- [Given text]

>>>

C. To represent sailors by:

  1. Providing a forum to discuss and determine the needs of the sailors on Mark Twain Lake.
  2. Projecting a unified voice for sailors in communicating with marina operators, the Corps of Engineers, the Missouri State Water Patrol, and other federal, state and local agencies.

II. Membership

A. Qualifications for Regular Membership

A Regular Member must be a sailboat owner at least 21 years of age.

B. Qualifications for Associate Membership

An Associate Member must be a non-sailboat owner who is interested in sailing and is at least 21 years of age.

C. Qualifications for Household Membership

A Household Membership grants two Regular Memberships within a household and is further defined in section IV.B. Both persons applying for Household Membership must fulfill the qualifications for Regular Membership.

D. Qualifications for Honorary Membership

An Honorary Member shall be nominated by the Board of Directors and approved by a majority vote of the regular membership. He/She shall carry all the privileges of an Associate member.

E. Application for Membership

  1. Application for Membership must be submitted, on an approved application form, to the Commodore and/or Treasurer, and such application must be accompanied by a check for the current year's dues, initiation fee if applicable, and any special assessment which may have been levied for the current year, all subject to return if the application is disapproved.

<<<

- [What to work on]
1. In the sailing club bylaws, who nominates an Honorary Member?
2. Summarize the sailing club bylaws in two sentences.
3. Write the next part of the sailing club bylaws, picking up after the last sentence shown.
The items after this point are separate from the sailing club bylaws.

- [Data records]
>>>

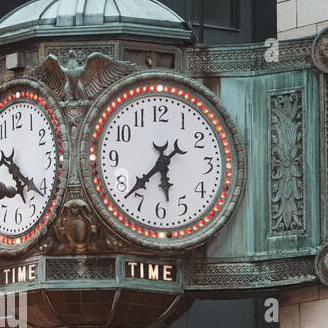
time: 5:37
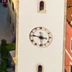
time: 11:46
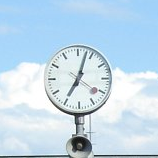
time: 7:03
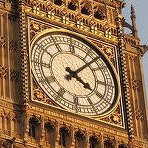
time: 4:07
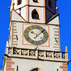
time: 10:07
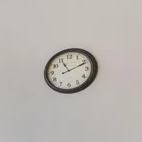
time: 11:11
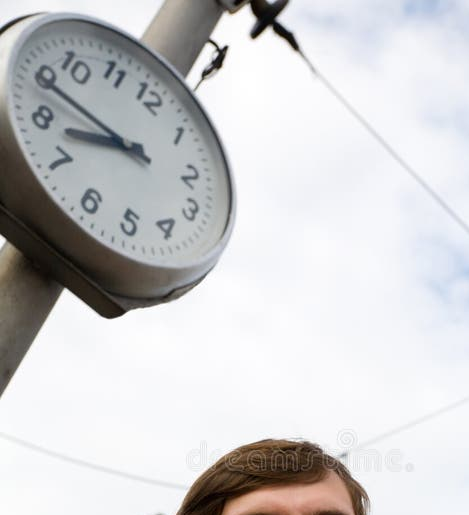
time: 8:49
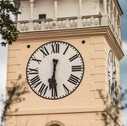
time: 6:29
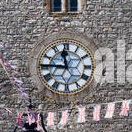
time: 11:45
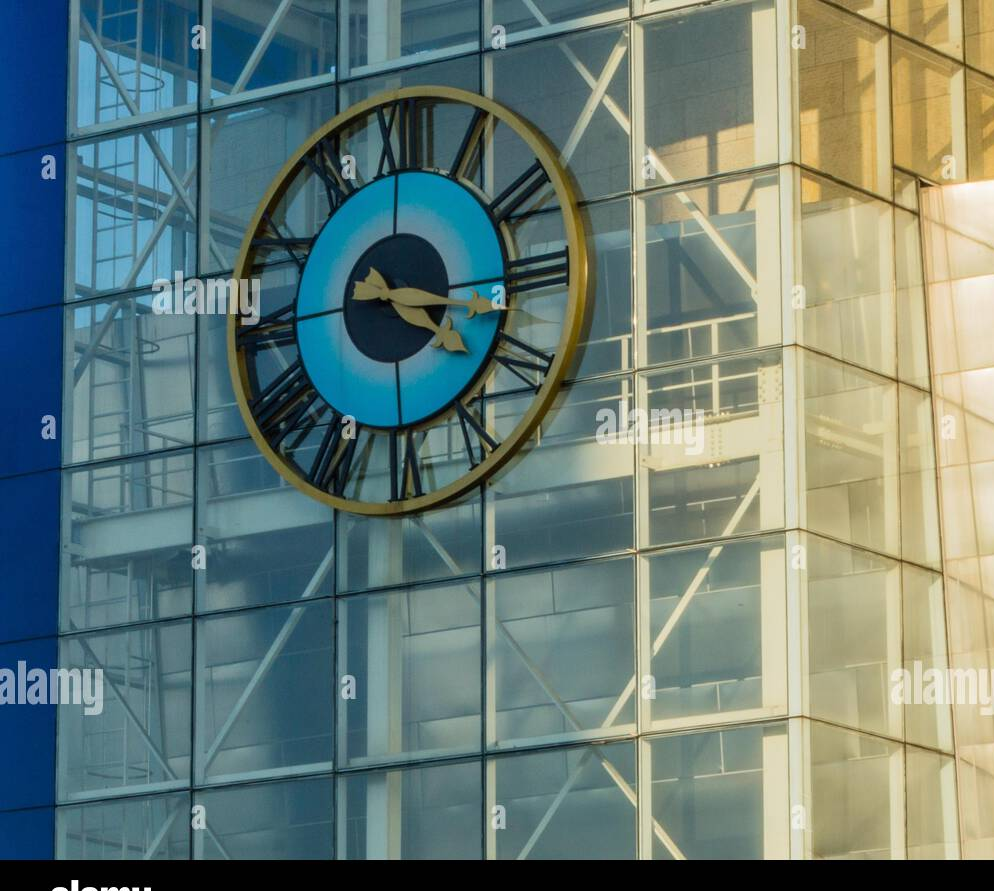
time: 4:16
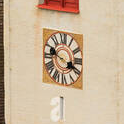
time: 3:48
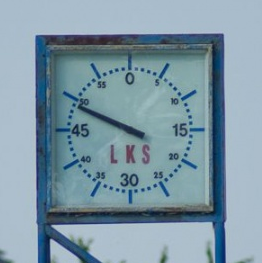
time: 9:49
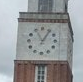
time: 11:05
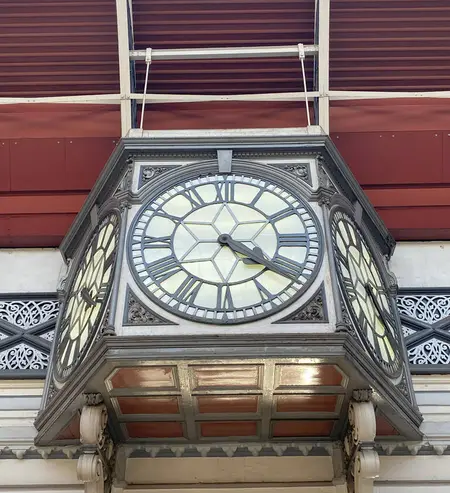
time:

<<<

- [Answers for this exercise]
1. The Board of Directors nominates an Honorary Member.

2. The club represents sailors on Mark Twain Lake by offering a forum to discuss their needs and by speaking with one voice to marina operators, the Corps of Engineers, the Missouri State Water Patrol, and other agencies. It offers Regular, Associate, Household, and Honorary memberships, each with set qualifications, and applicants must submit an approved form to the Commodore and/or Treasurer along with a check for dues, any initiation fee, and any special assessment.

3.
  2. The Commodore or Treasurer shall receive all applications for Membership and shall make such investigation of the applicants as they deem necessary in order to determine whether or not the admission of such applicant may be in the best interests of the Association. They may then approve the application or submit it to the general membership for approval by a majority at the next meeting. No applicant shall be disapproved for reasons contrary to federal or state of Missouri law.

III. OFFICERS AND DIRECTORS

A. Qualifications

Any Regular Member who has belonged to the Association prior to October of the year preceding the election shall be eligible for election as an Officer or as a Director.

B. Officers

  1. Commodore:

The Commodore shall be the Chief Executive Officer of the Association. He/She shall be an ex-officio member of all committees, but shall not have a vote on the Nominating Committee.

  1. Vice Commodore:

The Vice Commodore shall preside over meetings of the Association in the absence of the Commodore. He/She shall be an ex-officio member of all committees, except the Nominating Committee, unless asked to replace the Commodore on said committee; shall act as the liaison with BOAT U.S. as long as the Association wishes to retain an affiliation with that organization; and shall perform such duties as may be assigned him/her by the Commodore and/or Board of Directors. The Vice Commodore shall also be the secondary Secretary/Public Relations Director of the Association.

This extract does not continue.